Under crop management, again, it recommends more catch and cover crops to reduce nitrate leaching and improve soil structure.
It also suggests spring rather than autumn cultivations, together with more diversified crop rotations.
Such actions may trigger payments under government support schemes, and reduce pest and disease outbreaks, says the report.
And when it comes to livestock management, the report recommends introducing more legumes and herbal leys, improving breeding and animal health to increase fertility and reduce morbidity, and changing feeding techniques to pasture-based feeding and home-grown proteins.
This will match consumer trends towards “less, but better” meat, it proposes, and improve profitability by reducing costs.
Helping farmers to act now
“We’re not suggesting these are the only actions that can be taken, and we’re not putting this forward as a major scientific study,” says report author Ellie Brodie of Brodie Consultancy.

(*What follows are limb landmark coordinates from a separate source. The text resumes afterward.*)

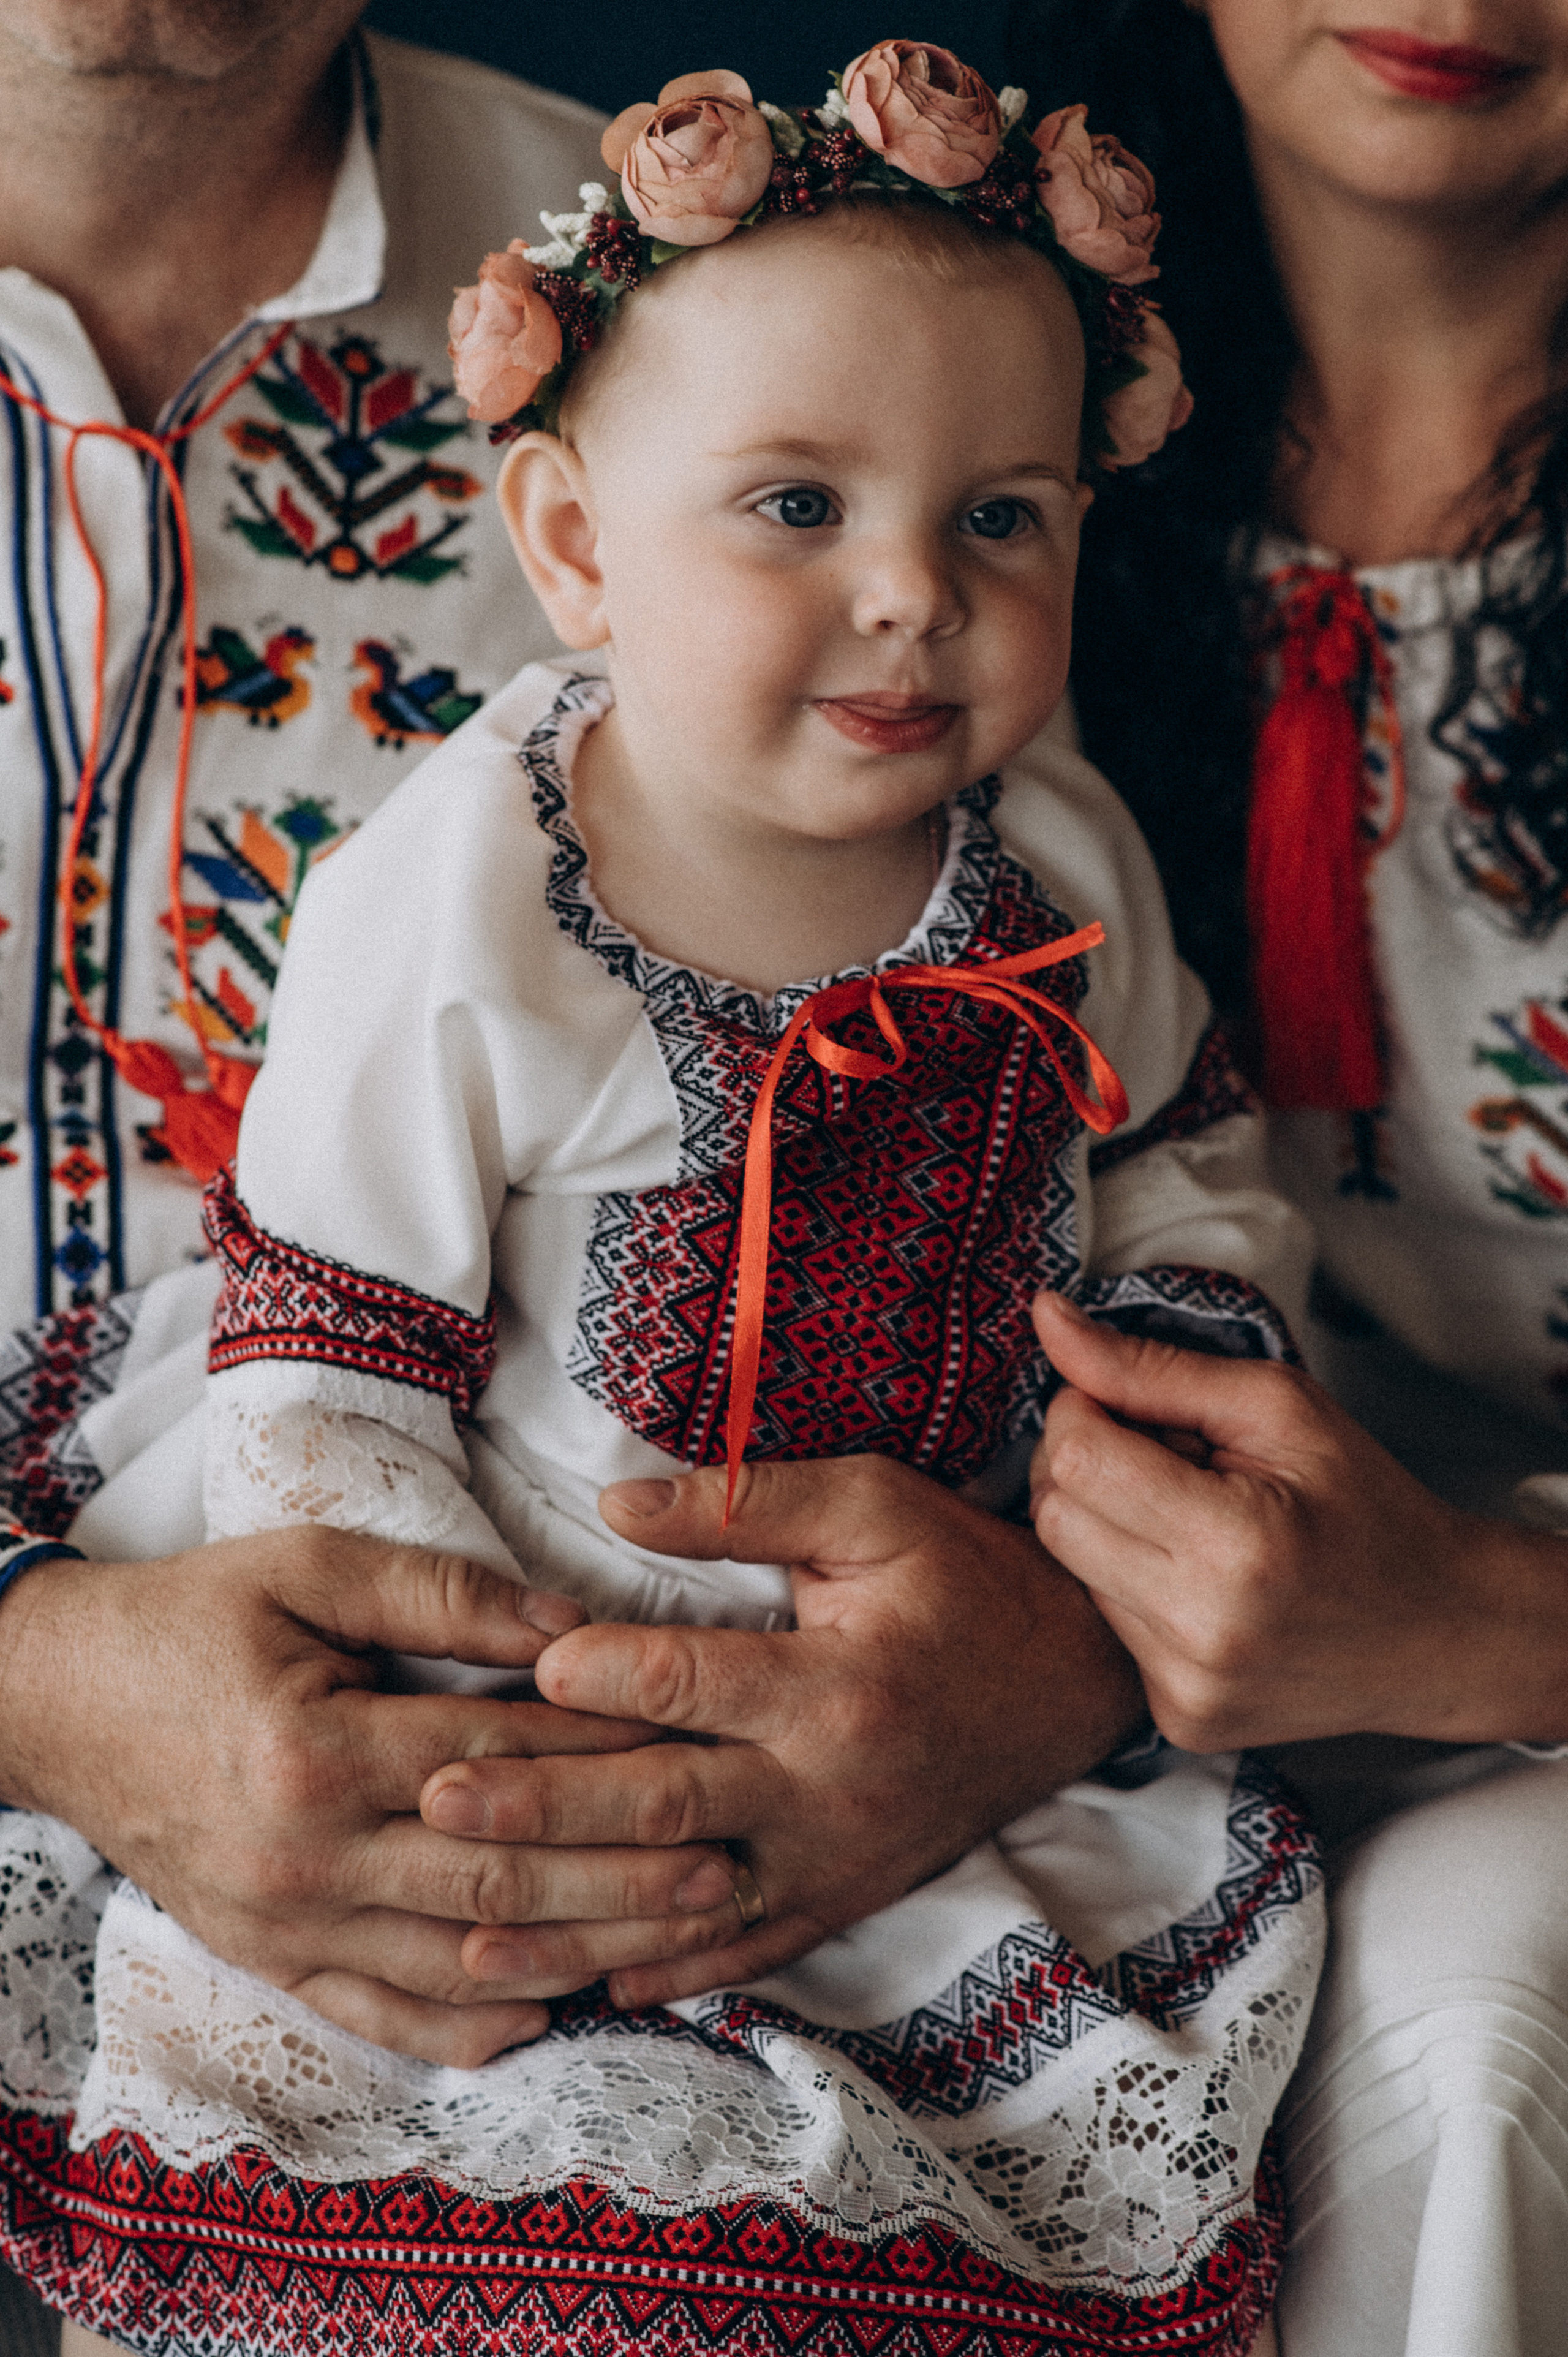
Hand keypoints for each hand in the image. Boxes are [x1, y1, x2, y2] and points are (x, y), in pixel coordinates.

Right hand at [0, 1529, 744, 2065]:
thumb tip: (568, 1623)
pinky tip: (542, 2017)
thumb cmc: (194, 1618)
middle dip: (621, 1878)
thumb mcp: (308, 1567)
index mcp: (314, 1747)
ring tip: (675, 1942)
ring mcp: (283, 1923)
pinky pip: (378, 2014)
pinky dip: (464, 2026)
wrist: (61, 1701)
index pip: (494, 1760)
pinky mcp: (267, 1958)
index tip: (693, 1746)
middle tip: (724, 1865)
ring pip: (456, 1962)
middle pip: (494, 1881)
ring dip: (573, 1957)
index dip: (602, 1756)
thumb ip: (440, 1592)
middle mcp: (303, 1854)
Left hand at [422, 1454, 1143, 2008]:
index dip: (608, 1674)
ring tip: (463, 1932)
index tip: (528, 1665)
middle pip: (665, 1809)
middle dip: (544, 1810)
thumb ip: (745, 1503)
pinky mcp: (837, 1904)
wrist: (1073, 1685)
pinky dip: (657, 1976)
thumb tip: (614, 1506)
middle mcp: (829, 1791)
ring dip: (572, 1926)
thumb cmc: (962, 1579)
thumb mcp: (876, 1507)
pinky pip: (737, 1955)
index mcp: (839, 1685)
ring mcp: (832, 1863)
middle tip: (436, 1802)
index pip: (697, 1685)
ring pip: (682, 1908)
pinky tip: (576, 1989)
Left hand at [1030, 1291, 1567, 1748]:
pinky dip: (1132, 1587)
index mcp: (1233, 1546)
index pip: (1077, 1458)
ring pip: (1071, 1571)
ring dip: (1110, 1529)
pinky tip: (1197, 1578)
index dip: (1084, 1411)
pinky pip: (1107, 1626)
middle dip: (1084, 1466)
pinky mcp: (1179, 1721)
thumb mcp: (1276, 1407)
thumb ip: (1150, 1367)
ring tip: (1192, 1520)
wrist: (1440, 1630)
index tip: (1131, 1406)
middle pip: (1054, 1516)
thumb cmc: (1366, 1504)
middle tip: (1159, 1456)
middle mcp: (1202, 1632)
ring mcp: (1187, 1689)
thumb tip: (1046, 1316)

“It’s a practical guide intended to help farmers act now.”
While it was clear many farmers were holding back due to uncertainty – “Defra statistics show that just 56% of farmers are currently taking action to reduce greenhouse gas emissions from their farms” – there were enough certainties to justify immediate action.
“We know that the climate is changing, we know that there are more extreme weather events, we know that there is government legislation and legally binding targets, we know that consumer preferences are changing, and we know that nature can help your farm business,” says Ms Brodie.
“I’d say take these certainties and act. If you’re at the start of the journey, a great place to start would be to make a plan – a whole farm plan, but also separate plans for nutrient management, soil management, maybe a carbon audit as well.
“See nature as an asset and look at what incentives are out there.”